#GreatestHits #LauraBarnett #Review


Greatest Hits

One day. Sixteen songs. The soundtrack of a lifetime...

Alone in her studio, Cass Wheeler is taking a journey back into her past. After a silence of ten years, the singer-songwriter is picking the sixteen tracks that have defined her - sixteen key moments in her life - for a uniquely personal Greatest Hits album.

In the course of this one day, both ordinary and extraordinary, the story of Cass's life emerges - a story of highs and lows, of music, friendship and ambition, of great love and great loss. But what prompted her to retreat all those years ago, and is there a way for her to make peace with her past?

Daughter. Mother. Singer. Lover. What are the memories that mean the most?


There will be so many people looking forward to reading this book after the success of Barnett's first book, The Versions of Us.  I really enjoyed her debut novel and was delighted to be approved for an advanced copy of Greatest Hits by the publishers. 

Again, Barnett plays imaginatively with her storyline. Although there are not the three "versions" to follow as in her first book, here she still plays with a multilayered narrative. Posing as a memoir, this is a fictional account of a singer-songwriter looking back on their life. Barnett has taken the form of something akin to "Desert Island Discs" and created her own mash up with Virginia Woolf's Mrs Dalloway. It's incredibly effective. 

Once again, Barnett's gently, undulating novel that reads like a symphony of Cass's life would sound, shows her skill as a writer, the versatility of her writing. It also shows her tight control of story structure and how well she can manage plot lines and dual narratives.  

Each chapter starts with a song title, the lyrics, the release date and other relevant details which any music fan will recognise as the established format for archiving music tracks. I really liked this -it's a clear focus, a defined beginning for each new chapter and an effective way to shape the story of someone's life in an imaginative and fresh way. It also gave the book a sense of authenticity and invited the reader to form a closer bond with Cass. 

The chapters then allow Cass to talk about various different points in her life. Music is as evocative as smell - perhaps even more so, and has the ability to drag us back to a particular moment in time. Many of us will be able to quote the lyrics from songs we have not sung aloud to for twenty years. Barnett uses each chapter to move fluidly between the past and the present, helping Cass to make sense of her life so far and consider what it is that really defines her - or why particular memories are significant. 

The writing is as lyrical as you would expect for a protagonist posing as a song writer - and there is no doubt of Barnett's beautiful use of imagery and description. I loved her use of a "coven of girls" in the playground and how where her mother left, is was like "an article torn from the pages of a magazine". 

This is a reflective book, an absorbing read, a novel that uses the ups and downs of a musical crescendo to explore the highs and lows of a life. Although this is a very personal journey for Cass, it is one that the reader finds themselves drawn into. A great framework around which to build a novel about one person's life. It is sure to be as successful as her debut. 

Greatest Hits is published by Orion on 15th June 2017.

### PROBLEM STATEMENT:
In the review of Greatest Hits, copy the passage from "In the course" up to and including "mean the most?" word for word. The rows that follow were taken from a different source than the review.

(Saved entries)
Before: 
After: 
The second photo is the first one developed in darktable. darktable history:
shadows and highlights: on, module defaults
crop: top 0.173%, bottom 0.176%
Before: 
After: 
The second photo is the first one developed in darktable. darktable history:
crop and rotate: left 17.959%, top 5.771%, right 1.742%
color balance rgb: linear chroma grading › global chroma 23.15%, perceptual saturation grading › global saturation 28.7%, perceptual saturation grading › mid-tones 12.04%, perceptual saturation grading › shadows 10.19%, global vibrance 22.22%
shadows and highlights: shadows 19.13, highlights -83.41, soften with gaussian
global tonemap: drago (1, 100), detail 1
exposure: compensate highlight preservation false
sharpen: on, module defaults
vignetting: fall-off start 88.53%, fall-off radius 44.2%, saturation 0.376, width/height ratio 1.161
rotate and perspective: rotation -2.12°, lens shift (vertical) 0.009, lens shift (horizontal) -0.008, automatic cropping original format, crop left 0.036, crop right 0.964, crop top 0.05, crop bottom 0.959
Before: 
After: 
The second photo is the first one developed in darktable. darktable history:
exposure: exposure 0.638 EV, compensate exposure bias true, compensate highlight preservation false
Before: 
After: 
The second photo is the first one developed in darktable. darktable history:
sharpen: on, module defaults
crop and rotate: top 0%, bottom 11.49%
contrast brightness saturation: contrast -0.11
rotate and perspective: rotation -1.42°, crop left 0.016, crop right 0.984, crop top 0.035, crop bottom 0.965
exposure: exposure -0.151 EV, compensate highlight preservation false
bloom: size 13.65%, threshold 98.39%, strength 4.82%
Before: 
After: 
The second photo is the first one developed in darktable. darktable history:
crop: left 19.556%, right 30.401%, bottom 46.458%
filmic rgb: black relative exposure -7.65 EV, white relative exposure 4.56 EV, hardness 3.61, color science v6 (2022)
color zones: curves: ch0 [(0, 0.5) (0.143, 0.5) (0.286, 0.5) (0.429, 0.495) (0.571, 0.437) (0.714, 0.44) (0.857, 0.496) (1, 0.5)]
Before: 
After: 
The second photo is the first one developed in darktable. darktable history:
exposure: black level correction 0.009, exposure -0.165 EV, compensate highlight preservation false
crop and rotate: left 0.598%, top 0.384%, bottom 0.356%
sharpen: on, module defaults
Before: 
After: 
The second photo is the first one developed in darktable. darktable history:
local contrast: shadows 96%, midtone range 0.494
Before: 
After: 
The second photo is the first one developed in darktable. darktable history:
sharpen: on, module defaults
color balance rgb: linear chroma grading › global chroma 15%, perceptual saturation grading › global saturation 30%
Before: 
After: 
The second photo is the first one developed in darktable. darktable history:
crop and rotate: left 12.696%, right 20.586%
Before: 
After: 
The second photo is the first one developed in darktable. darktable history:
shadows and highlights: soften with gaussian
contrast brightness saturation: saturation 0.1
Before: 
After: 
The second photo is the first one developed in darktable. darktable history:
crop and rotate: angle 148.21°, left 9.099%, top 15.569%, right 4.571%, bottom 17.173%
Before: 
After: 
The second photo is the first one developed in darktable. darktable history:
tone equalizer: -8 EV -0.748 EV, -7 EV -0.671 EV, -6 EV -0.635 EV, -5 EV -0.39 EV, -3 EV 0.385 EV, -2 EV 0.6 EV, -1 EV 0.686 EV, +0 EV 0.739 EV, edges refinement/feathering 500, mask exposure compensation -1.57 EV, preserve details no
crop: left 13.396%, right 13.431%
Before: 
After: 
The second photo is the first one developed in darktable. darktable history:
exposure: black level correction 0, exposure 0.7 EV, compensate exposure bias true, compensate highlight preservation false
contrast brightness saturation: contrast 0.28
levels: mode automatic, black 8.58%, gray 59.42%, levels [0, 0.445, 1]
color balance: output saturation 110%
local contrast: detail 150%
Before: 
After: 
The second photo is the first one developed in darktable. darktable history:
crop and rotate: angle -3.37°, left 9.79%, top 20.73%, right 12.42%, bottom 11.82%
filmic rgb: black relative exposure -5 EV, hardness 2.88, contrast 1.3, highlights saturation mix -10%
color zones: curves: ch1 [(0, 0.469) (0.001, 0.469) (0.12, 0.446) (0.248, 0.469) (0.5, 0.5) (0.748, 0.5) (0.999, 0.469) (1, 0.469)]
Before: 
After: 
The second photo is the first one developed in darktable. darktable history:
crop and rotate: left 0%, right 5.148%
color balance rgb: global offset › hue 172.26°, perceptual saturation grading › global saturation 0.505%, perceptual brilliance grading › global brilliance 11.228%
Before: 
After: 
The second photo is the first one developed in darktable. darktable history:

### EXERCISE RESPONSE:
In the course of this one day, both ordinary and extraordinary, the story of Cass's life emerges - a story of highs and lows, of music, friendship and ambition, of great love and great loss. But what prompted her to retreat all those years ago, and is there a way for her to make peace with her past?

Daughter. Mother. Singer. Lover. What are the memories that mean the most?